A Chance Meeting, page 18
Chaplin’s perfect control of his face and gestures was part of how he became an English music-hall star, which led, as it did for many British actors, to a contract in the new silent film industry in Los Angeles. Impersonation remained central to Chaplin’s art: it was also his method of directing. An actor who worked with Chaplin said that, demonstrating everyone’s roles, Chaplin “became a kind of dervish.” Afterward, he “reluctantly gave us back our parts. I felt that he would much rather have played all of them himself.” In his worst moments, other people existed for Chaplin as collections of gestures that he could absorb, but sometimes he was a portraitist whose record was in moving pictures. He was never a photographer—his cameramen complained bitterly about his lack of imagination in setting up shots—though, in 1923, when he met Hart Crane, people were mostly not complaining about Chaplin’s work. He was in the midst of the Tramp series, the best movies of his career: The Kid was followed by The Gold Rush, The Circus, and Modern Times.

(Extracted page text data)

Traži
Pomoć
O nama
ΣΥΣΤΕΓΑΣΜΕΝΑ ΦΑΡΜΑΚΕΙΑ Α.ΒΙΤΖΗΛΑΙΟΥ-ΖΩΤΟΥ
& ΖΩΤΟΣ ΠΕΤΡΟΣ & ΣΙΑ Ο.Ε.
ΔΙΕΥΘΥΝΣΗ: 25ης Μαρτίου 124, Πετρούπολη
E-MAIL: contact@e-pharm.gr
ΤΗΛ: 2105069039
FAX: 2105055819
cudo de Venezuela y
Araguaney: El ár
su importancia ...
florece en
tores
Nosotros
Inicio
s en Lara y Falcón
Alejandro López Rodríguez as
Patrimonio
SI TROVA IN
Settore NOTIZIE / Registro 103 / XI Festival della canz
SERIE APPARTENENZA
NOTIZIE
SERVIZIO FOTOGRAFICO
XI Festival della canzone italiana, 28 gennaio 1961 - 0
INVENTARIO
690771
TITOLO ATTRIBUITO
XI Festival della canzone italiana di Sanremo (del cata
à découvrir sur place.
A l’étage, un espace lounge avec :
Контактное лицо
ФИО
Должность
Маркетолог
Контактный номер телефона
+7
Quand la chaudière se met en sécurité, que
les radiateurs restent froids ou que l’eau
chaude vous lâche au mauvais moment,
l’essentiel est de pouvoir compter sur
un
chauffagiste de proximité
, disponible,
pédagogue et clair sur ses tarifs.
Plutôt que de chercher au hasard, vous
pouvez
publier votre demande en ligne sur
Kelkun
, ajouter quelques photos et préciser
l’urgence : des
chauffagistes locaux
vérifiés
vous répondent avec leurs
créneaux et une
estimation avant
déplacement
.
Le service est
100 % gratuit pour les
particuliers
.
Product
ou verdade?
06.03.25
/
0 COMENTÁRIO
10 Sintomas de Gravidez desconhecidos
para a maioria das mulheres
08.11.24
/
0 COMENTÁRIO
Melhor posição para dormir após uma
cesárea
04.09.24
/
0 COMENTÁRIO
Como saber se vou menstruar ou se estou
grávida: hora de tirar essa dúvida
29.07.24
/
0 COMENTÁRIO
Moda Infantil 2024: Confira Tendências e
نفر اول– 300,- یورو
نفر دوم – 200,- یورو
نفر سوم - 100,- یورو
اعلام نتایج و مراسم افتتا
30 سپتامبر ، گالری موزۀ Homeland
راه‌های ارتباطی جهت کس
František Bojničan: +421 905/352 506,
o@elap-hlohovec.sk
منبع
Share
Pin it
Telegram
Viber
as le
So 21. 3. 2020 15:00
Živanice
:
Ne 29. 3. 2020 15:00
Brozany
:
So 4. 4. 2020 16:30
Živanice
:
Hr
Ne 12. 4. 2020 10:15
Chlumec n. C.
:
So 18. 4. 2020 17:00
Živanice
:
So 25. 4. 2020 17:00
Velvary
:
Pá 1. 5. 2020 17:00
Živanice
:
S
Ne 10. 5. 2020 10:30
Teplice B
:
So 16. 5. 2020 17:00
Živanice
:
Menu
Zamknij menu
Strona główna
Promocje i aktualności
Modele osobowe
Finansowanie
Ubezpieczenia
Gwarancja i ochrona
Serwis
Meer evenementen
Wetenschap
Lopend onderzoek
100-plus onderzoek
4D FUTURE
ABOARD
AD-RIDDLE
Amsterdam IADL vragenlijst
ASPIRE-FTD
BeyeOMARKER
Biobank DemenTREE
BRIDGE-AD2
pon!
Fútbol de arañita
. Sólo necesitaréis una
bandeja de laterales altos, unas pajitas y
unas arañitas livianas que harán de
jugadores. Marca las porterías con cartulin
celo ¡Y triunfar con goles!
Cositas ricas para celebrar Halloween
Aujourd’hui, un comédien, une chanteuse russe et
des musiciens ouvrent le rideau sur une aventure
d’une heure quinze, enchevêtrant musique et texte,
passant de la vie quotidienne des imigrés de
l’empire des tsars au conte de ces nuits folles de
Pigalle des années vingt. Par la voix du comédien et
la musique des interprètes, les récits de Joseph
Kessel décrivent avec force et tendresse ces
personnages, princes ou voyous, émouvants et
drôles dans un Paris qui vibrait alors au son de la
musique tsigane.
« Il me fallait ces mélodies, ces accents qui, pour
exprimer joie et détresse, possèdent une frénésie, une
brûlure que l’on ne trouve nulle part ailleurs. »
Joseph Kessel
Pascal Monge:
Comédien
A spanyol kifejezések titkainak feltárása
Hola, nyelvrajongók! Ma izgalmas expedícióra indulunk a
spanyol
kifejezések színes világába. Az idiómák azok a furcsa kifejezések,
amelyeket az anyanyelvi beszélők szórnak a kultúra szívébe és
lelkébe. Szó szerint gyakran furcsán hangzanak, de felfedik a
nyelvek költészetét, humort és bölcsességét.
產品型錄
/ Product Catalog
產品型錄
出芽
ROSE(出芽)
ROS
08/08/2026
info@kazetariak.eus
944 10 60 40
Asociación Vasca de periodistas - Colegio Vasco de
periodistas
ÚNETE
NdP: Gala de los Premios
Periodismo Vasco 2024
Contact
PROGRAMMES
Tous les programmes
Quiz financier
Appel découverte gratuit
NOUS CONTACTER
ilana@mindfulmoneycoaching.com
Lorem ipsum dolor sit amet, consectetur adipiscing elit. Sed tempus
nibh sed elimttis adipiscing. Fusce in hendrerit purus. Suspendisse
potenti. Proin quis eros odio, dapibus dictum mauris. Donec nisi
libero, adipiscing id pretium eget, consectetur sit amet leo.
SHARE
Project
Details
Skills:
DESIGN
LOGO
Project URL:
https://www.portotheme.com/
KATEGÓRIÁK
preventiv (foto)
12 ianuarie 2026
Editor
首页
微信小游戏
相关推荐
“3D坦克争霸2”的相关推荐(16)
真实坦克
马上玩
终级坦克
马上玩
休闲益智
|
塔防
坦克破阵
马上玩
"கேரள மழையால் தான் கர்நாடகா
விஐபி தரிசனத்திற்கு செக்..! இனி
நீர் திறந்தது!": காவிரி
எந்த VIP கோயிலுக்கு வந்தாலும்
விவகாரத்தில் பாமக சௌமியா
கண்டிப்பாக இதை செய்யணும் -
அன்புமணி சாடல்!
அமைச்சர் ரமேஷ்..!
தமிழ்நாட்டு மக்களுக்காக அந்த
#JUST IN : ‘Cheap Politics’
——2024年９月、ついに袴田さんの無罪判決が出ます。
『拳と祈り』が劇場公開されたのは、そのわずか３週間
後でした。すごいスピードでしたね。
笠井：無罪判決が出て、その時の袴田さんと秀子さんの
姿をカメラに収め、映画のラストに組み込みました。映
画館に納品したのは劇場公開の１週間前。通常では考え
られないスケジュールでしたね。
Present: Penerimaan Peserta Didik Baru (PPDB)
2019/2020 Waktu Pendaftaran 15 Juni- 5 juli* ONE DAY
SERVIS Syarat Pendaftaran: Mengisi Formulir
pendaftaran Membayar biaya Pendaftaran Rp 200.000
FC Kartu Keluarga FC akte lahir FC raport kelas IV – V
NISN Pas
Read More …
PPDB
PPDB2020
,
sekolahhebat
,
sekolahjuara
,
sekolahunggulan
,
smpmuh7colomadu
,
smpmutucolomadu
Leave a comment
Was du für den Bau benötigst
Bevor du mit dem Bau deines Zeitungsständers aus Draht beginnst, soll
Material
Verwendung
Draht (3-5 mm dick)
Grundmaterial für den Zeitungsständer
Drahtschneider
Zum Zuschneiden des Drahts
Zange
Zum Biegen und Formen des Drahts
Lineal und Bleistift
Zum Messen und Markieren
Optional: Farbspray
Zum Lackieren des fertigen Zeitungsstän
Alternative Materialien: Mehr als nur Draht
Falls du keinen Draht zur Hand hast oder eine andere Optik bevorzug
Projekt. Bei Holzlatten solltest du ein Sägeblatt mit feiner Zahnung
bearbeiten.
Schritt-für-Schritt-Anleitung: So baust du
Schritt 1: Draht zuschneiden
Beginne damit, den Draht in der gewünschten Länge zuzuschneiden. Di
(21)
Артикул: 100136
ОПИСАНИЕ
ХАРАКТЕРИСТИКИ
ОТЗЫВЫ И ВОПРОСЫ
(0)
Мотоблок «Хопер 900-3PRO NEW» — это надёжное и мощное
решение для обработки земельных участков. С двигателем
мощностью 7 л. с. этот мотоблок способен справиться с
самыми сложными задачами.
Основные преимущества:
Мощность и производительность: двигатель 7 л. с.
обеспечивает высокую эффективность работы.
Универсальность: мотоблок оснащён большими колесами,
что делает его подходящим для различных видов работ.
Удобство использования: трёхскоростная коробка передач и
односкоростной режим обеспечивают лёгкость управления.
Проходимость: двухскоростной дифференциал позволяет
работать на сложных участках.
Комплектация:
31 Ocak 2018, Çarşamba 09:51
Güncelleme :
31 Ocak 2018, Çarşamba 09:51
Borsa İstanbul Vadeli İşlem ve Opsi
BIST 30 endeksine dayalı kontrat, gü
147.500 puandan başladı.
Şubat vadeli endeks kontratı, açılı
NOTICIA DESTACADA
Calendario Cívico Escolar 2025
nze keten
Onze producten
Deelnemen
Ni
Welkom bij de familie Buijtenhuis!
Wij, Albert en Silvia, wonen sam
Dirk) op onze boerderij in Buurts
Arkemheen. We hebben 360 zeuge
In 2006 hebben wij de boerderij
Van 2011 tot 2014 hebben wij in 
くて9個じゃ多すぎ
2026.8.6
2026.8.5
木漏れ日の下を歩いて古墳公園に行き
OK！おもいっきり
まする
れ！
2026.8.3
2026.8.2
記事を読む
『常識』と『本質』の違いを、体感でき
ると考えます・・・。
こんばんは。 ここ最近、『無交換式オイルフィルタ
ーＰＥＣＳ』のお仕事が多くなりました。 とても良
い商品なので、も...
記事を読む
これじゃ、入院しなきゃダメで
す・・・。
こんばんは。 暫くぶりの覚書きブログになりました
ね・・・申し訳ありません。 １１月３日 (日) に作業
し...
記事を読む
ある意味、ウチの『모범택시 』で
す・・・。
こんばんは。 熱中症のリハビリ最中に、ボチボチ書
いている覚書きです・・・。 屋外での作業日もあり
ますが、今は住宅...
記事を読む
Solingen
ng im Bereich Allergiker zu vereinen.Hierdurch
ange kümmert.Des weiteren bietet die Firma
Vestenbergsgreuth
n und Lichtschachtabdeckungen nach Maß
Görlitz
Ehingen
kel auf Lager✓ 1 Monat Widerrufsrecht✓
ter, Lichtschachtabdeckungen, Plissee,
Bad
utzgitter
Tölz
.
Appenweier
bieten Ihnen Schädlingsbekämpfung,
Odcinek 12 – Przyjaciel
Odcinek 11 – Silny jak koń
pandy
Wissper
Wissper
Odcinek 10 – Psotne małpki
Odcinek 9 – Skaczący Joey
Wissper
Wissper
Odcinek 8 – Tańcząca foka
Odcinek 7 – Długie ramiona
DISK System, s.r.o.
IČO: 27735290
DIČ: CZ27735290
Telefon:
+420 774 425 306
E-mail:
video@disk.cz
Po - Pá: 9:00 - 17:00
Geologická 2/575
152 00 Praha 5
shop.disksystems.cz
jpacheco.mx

* **WORK INSTRUCTIONS**:
A) Duplicate the records from their first line down through the line containing "les radiateurs restent froids ou que l’eau", keeping both of those lines.
B) Pick up the passage about Chaplin and his work and continue it from its last sentence.

* **TASK RESPONSES**:
A)
Traži
Pomoć
O nama
ΣΥΣΤΕΓΑΣΜΕΝΑ ΦΑΡΜΑΚΕΙΑ Α.ΒΙΤΖΗΛΑΙΟΥ-ΖΩΤΟΥ
& ΖΩΤΟΣ ΠΕΤΡΟΣ & ΣΙΑ Ο.Ε.
ΔΙΕΥΘΥΝΣΗ: 25ης Μαρτίου 124, Πετρούπολη
E-MAIL: contact@e-pharm.gr
ΤΗΛ: 2105069039
FAX: 2105055819
cudo de Venezuela y
Araguaney: El ár
su importancia ...
florece en
tores
Nosotros
Inicio
s en Lara y Falcón
Alejandro López Rodríguez as
Patrimonio
SI TROVA IN
Settore NOTIZIE / Registro 103 / XI Festival della canz
SERIE APPARTENENZA
NOTIZIE
SERVIZIO FOTOGRAFICO
XI Festival della canzone italiana, 28 gennaio 1961 - 0
INVENTARIO
690771
TITOLO ATTRIBUITO
XI Festival della canzone italiana di Sanremo (del cata
à découvrir sur place.
A l’étage, un espace lounge avec :
Контактное лицо
ФИО
Должность
Маркетолог
Контактный номер телефона
+7
Quand la chaudière se met en sécurité, que
les radiateurs restent froids ou que l’eau

B)
Hart Crane had particular cause for recognizing the emotional truth of The Kid. His own childhood circumstances, while not materially impoverished, had been, in some ways, similar to Chaplin’s. Crane, too, had a mother more attractive than reliable; her demands on him as he was growing up were constant. She was forever involving him in her battles with his father and taking him out of school to go traveling around Europe and America. In the midst of his irregular high school education, the teenage Crane had been writing very good poems. He wrote his first published lyric about Oscar Wilde and was interested in all things to do with poetry—he even managed to interview the visiting Indian writer Rabindranath Tagore, who passed through Cleveland in the years after he won the Nobel Prize. Crane’s parents were proud, but not generous—his father refused to pay for college, and his mother, though impressed by his gifts as a poet, was always jealous of any interest that did not center on her. She hoped to bind her son to her in the practice of Christian Science; she was a devout follower of Mary Baker Eddy and felt that Christian Science helped her to fight her own impulses toward suicide. When Hart Crane moved to New York, Grace Crane made it clear that she felt abandoned. The welcoming and steady mother at the end of The Kid would have appealed to Hart Crane.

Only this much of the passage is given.